The final game type is the faux L.A. Noire type I mentioned earlier. This is where you get to walk around in the designated 5×5 ft crime scene to search for clues. By pressing the triangle button, items that glow equals a clue. You use these clues to earn more talking points to converse with predetermined people in the crime scene. Unlike L.A. Noire, you have to find all the clues, all four of them, to proceed. This was an attempt to make the third person feel fresh and original, but did nothing but turn section moldy and archaic. It was a huge waste of time and felt like nothing more than filler to make this very short game last a few minutes longer.
Speaking of length, if this game were a person, he would be toting the adage “It ain’t the size of the ship, it’s the motion of the ocean!” Noble, but as comedian Jeff Foxworthy quipped,”That may be true, but it takes a long time to get to England in a row boat.” MiB: Alien Crisis is by far the shortest game I have ever played and the one that dragged on the longest. I had more fun with the Burger King’s Sneak King game than I did this; that game was only 5 bucks on a disc! In total this game took me a total of 2 hours to beat thanks to it’s lackluster story, horrible mechanics, and lack of fun. It felt as if I was imprisoned in my bed, forced to play this to the end. It just dragged on and on without the slightest glimmer of hope. Nothing in this game was able to relieve me from my torture.
If there was some horrible accident and you happened to enjoy this game, they do include a V.R mode for extra replay value. In this V.R mode you do the same as you would do in the run and gun story mode missions, but you’re timed. You get points for killing people quickly and killing with a bonus attachments on your gun. This isn’t worth it, and definitely not something people would want to come back and play.

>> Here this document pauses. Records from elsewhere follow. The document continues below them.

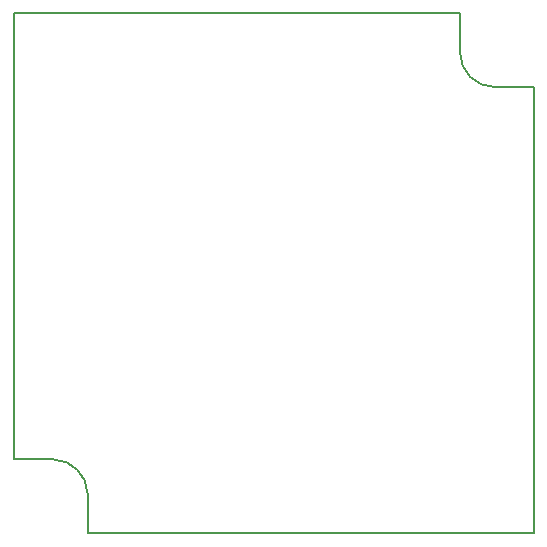
<source format=gbr>
%TF.GenerationSoftware,KiCad,Pcbnew,5.0.0-fee4fd1~65~ubuntu18.04.1*%
%TF.CreationDate,2018-07-28T20:32:54+02:00*%
%TF.ProjectId,blackBoxProbeBig,626C61636B426F7850726F6265426967,rev?*%
%TF.SameCoordinates,Original*%
%TF.FileFunction,Profile,NP*%
%FSLAX46Y46*%
G04 Gerber Fmt 4.6, Leading zero omitted, Abs format (unit mm)*
G04 Created by KiCad (PCBNEW 5.0.0-fee4fd1~65~ubuntu18.04.1) date Sat Jul 28 20:32:54 2018*
%MOMM*%
%LPD*%
G01*
G04 APERTURE LIST*
%ADD10C,0.150000*%
G04 APERTURE END LIST*
D10*
X20550000Y-192000000D02*
G75*
G03X17550000Y-189000000I-3000000J0D01*
G01*
X52050000Y-154500000D02*
G75*
G03X55050000Y-157500000I3000000J0D01*
G01*
X14300000Y-189000000D02*
X14300000Y-151250000D01*
X17550000Y-189000000D02*
X14300000Y-189000000D01*
X20550000Y-195250000D02*
X20550000Y-192000000D01*
X58300000Y-195250000D02*
X20550000Y-195250000D01*
X58300000Y-157500000D02*
X58300000Y-195250000D01*
X55050000Y-157500000D02*
X58300000Y-157500000D01*
X52050000Y-151250000D02*
X52050000Y-154500000D01*
X14300000Y-151250000D02*
X52050000Y-151250000D01*
M02*

</source>
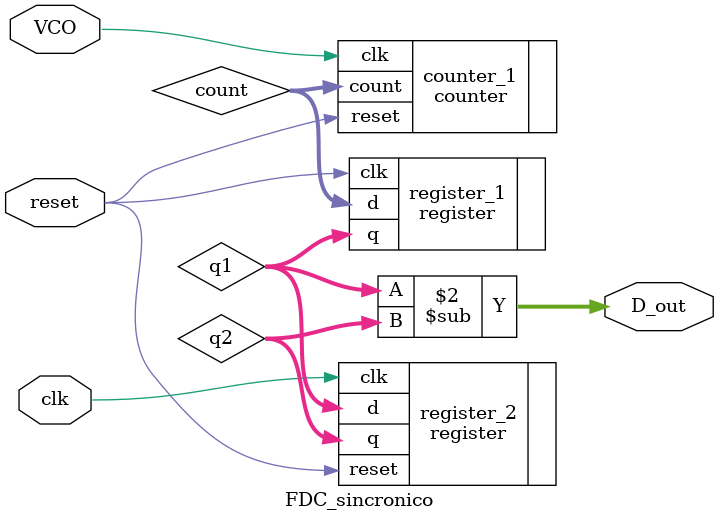
<source format=v>
module FDC_sincronico(
    input wire VCO, clk, reset,
    output reg [4:0] D_out
);
    wire [4:0] count, q1, q2;

    counter counter_1(.clk(VCO), .reset(reset), .count(count));
    register register_1(.clk(clk), .clk(reset), .d(count), .q(q1));
    register register_2(.clk(clk), .reset(reset), .d(q1), .q(q2));

    always @* 
        D_out = q1 - q2;
endmodule


</source>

Hilariously on the PlayStation 3 version of this game, your score goes to an apparently no longer existing online leader board; so don’t worry about people seeing your poor choice in entertainment for the evening.
This game is something I would expect as a first class project from kids in a high school game design class; they thought of strong game mechanics and ideas, but didn’t know enough to execute them. After turning this into the teacher, he would look over it and hand it back saying, “Good start, but you need to go back and study the book again. There are major mistakes in this build.” Unfortunately these are the lazy gaming students who just decide to accept the grade he gives instead of working on it some more. So in the end the teacher marks an huge “D” on it and tells them, I’ll grade on a curve, a very long curve.